» GOAL OF THE EXERCISE: Render the lines below as a JSON list of strings, one string per line, omitting any blank lines.

── MATERIAL PROVIDED

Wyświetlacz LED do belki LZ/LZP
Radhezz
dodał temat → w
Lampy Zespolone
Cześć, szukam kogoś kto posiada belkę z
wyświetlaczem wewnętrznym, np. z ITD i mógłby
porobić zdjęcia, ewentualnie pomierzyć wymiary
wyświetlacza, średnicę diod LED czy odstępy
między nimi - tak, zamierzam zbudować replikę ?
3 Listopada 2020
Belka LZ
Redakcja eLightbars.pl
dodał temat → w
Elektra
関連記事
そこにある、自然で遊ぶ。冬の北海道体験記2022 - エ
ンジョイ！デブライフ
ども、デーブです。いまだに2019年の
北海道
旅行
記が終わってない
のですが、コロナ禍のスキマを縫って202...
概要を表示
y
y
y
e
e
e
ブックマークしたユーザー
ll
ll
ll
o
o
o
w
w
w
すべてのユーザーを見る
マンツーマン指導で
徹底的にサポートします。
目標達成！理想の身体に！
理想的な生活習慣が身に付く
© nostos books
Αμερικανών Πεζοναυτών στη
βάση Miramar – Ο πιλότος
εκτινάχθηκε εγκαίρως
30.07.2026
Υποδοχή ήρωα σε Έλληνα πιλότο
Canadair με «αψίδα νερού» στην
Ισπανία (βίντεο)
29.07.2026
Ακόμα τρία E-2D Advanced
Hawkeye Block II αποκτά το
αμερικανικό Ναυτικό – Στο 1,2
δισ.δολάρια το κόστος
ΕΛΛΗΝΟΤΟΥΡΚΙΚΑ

────

» EXERCISE RESPONSE:
[
  "Wyświetlacz LED do belki LZ/LZP",
  "Radhezz",
  "dodał temat → w",
  "Lampy Zespolone",
  "Cześć, szukam kogoś kto posiada belkę z",
  "wyświetlaczem wewnętrznym, np. z ITD i mógłby",
  "porobić zdjęcia, ewentualnie pomierzyć wymiary",
  "wyświetlacza, średnicę diod LED czy odstępy",
  "między nimi - tak, zamierzam zbudować replikę ?",
  "3 Listopada 2020",
  "Belka LZ",
  "Redakcja eLightbars.pl",
  "dodał temat → w",
  "Elektra",
  "関連記事",
  "そこにある、自然で遊ぶ。冬の北海道体験記2022 - エ",
  "ンジョイ！デブライフ",
  "ども、デーブです。いまだに2019年の",
  "北海道",
  "旅行",
  "記が終わってない",
  "のですが、コロナ禍のスキマを縫って202...",
  "概要を表示",
  "y",
  "y",
  "y",
  "e",
  "e",
  "e",
  "ブックマークしたユーザー",
  "ll",
  "ll",
  "ll",
  "o",
  "o",
  "o",
  "w",
  "w",
  "w",
  "すべてのユーザーを見る",
  "マンツーマン指導で",
  "徹底的にサポートします。",
  "目標達成！理想の身体に！",
  "理想的な生活習慣が身に付く",
  "© nostos books",
  "Αμερικανών Πεζοναυτών στη",
  "βάση Miramar – Ο πιλότος",
  "εκτινάχθηκε εγκαίρως",
  "30.07.2026",
  "Υποδοχή ήρωα σε Έλληνα πιλότο",
  "Canadair με «αψίδα νερού» στην",
  "Ισπανία (βίντεο)",
  "29.07.2026",
  "Ακόμα τρία E-2D Advanced",
  "Hawkeye Block II αποκτά το",
  "αμερικανικό Ναυτικό – Στο 1,2",
  "δισ.δολάρια το κόστος",
  "ΕΛΛΗΝΟΤΟΥΡΚΙΚΑ"
]